MixTape's right. You do get comfortable with the sadness. I see that in myself. What I'm realising is that I am entitled to feel sadness because I have suffered losses. The loss of things doesn't have to be a bereavement. It doesn't even have to be something physical or something you have actually ever possessed. It might be something like missing out on a happy or normal childhood.
But whatever it is that makes you feel sad, it's very possible you are entitled to feel that way. If you work through the feelings then you can come to terms with what lies behind them. That's where therapy and CBT come in. When you feel heard by somebody supportive and the way you feel is recognised, you begin to feel validated.
For me, I have reached a point where I can acknowledge what happened to me. I can now see and feel what my past did to me. To see how people were too weak or scared or selfish to take any responsibility for any of it. They just stood back and let it all happen. Working through my feelings (no matter how bad they felt & sometimes still feel) means I am beginning to visualise a better future for me and to begin the process of getting better.

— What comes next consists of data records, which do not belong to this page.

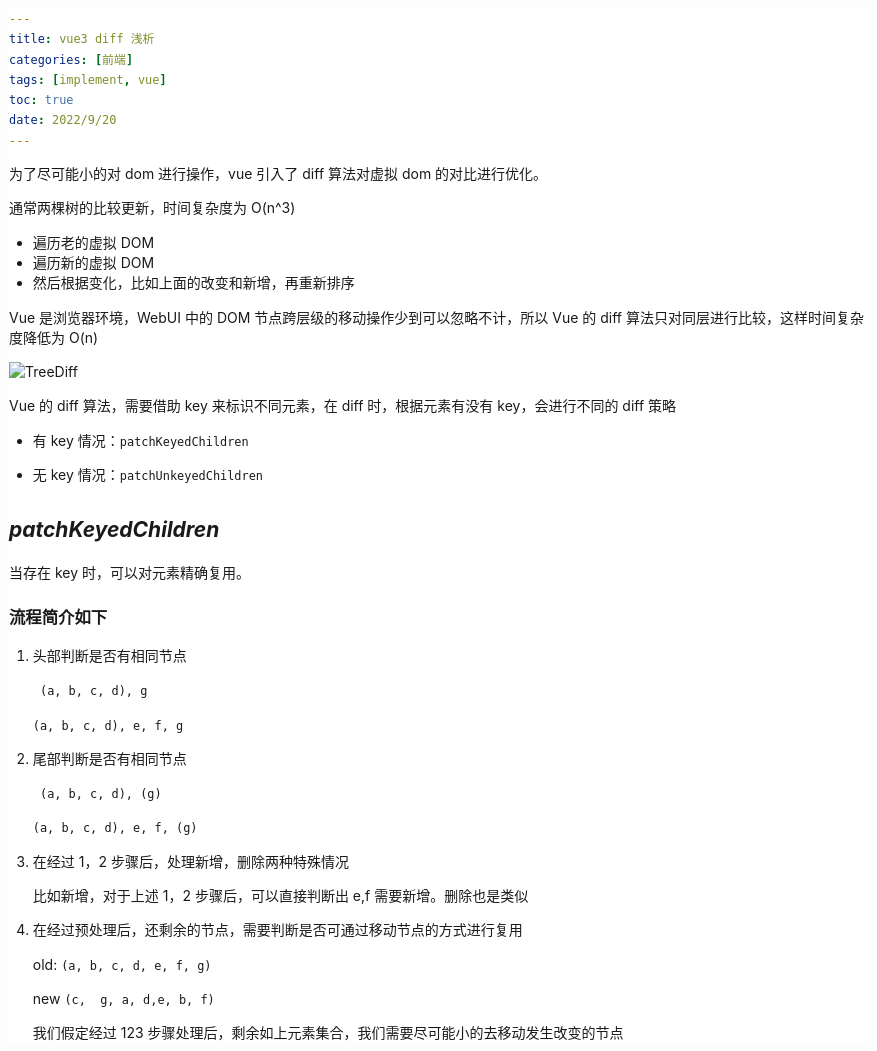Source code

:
 ```yaml
---
title: vue3 diff 浅析
categories: [前端]
tags: [implement, vue]
toc: true
date: 2022/9/20
---
```


为了尽可能小的对 dom 进行操作，vue 引入了 diff 算法对虚拟 dom 的对比进行优化。

通常两棵树的比较更新，时间复杂度为 O(n^3)

- 遍历老的虚拟 DOM
- 遍历新的虚拟 DOM
- 然后根据变化，比如上面的改变和新增，再重新排序

Vue 是浏览器环境，WebUI 中的 DOM 节点跨层级的移动操作少到可以忽略不计，所以 Vue 的 diff 算法只对同层进行比较，这样时间复杂度降低为 O(n)

![TreeDiff](https://pic.limiaomiao.site:8443/public/uploads/tree_diff_1.2079672f.jpg)

Vue 的 diff 算法，需要借助 key 来标识不同元素，在 diff 时，根据元素有没有 key，会进行不同的 diff 策略



- 有 key 情况：`patchKeyedChildren`

- 无 key 情况：`patchUnkeyedChildren`

## _patchKeyedChildren_

当存在 key 时，可以对元素精确复用。

### 流程简介如下

1. 头部判断是否有相同节点

   ` (a, b, c, d), g`

   `(a, b, c, d), e, f, g `

2. 尾部判断是否有相同节点

   ` (a, b, c, d), (g)`

   `(a, b, c, d), e, f, (g) `

3. 在经过 1，2 步骤后，处理新增，删除两种特殊情况

   比如新增，对于上述 1，2 步骤后，可以直接判断出 e,f 需要新增。删除也是类似

4. 在经过预处理后，还剩余的节点，需要判断是否可通过移动节点的方式进行复用

   old: `(a, b, c, d, e, f, g)`

   new `(c,  g, a, d,e, b, f)`

   我们假定经过 123 步骤处理后，剩余如上元素集合，我们需要尽可能小的去移动发生改变的节点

But I fear if I get better I will be writing off the past. It will be forgotten and my suffering forgotten with it. Going through stuff with my counsellor, really feeling how painful it was and seeing her reaction to it, really has validated it all. I feel like shouting from the rooftops that I was abused. I don't care anymore who knows. I want it known that things did happen to me that were bad. I will not let other people (aka my parents) deny it anymore. The things that make you feel depressed, sad etc....constitute part of who and what you are. I realise now I don't have to give up or deny what happened to me in the past. I can learn to accept it. It's part of me but it doesn't have to dictate to me or control me.
It did influence my life quite badly at times but what I now realise is that it does not have to continue influencing me adversely. I don't know how I am going to achieve it, but I feel determined that the feelings which usually eat away at me are going to be put to better use. Rather than allow myself to stay in a pit of depression, I really would like to harness the anger and pain but turn them outwards. Direct them into something really constructive. I don't think I could ever manage to be a counsellor as I'd be too vulnerable but as my counsellor said, there are other roles out there I could fulfil, even at voluntary level where my instinctive nature could be put to good use. Not least to boost my feelings of belonging in this world and making a worthwhile contribution..

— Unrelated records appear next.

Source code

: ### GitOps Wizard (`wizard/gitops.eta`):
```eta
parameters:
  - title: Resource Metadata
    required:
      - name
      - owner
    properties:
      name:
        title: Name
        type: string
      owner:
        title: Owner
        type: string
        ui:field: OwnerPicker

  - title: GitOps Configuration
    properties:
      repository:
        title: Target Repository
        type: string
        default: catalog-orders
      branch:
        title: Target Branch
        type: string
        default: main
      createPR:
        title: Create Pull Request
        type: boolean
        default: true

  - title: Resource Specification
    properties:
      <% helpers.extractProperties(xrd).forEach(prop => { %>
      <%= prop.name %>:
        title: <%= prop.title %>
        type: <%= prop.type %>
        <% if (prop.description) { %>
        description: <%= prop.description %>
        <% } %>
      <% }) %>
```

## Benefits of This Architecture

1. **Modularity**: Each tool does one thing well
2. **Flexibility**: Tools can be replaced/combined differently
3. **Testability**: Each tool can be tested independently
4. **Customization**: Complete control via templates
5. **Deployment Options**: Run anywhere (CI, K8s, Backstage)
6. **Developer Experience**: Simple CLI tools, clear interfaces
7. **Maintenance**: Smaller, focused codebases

So ... getting better ... Yes it does feel scary because it is new ground. But in getting better you don't have to necessarily leave the past or certain other things behind. That bit is up to you. You can go on a very interesting journey in therapy or in doing CBT. You become more whole as a person in so doing. That certainly has been my experience and if I were u, I'd certainly give it a go.
One last thing, when I saw my counsellor last, I broached the subject of "one day I know I won't be seeing you anymore but I don't like thinking about that". Her response was that "you can keep coming to see me as long as you still find it necessary". So, we were talking very directly about my fears of getting better. Seeing my counsellor is great. She makes me feel so worthwhile. But though it pains me to say it, I do know in the future there will be a time when I'll be "better" enough not to need her help anymore. But when that point comes, I will be feeling differently to the way I do now and so will be ready to become independent.
Bit of a long post, sorry about that but I really wanted to demonstrate that getting better can be ok. And thanks for posting too because I feel better after getting this lot down "on paper".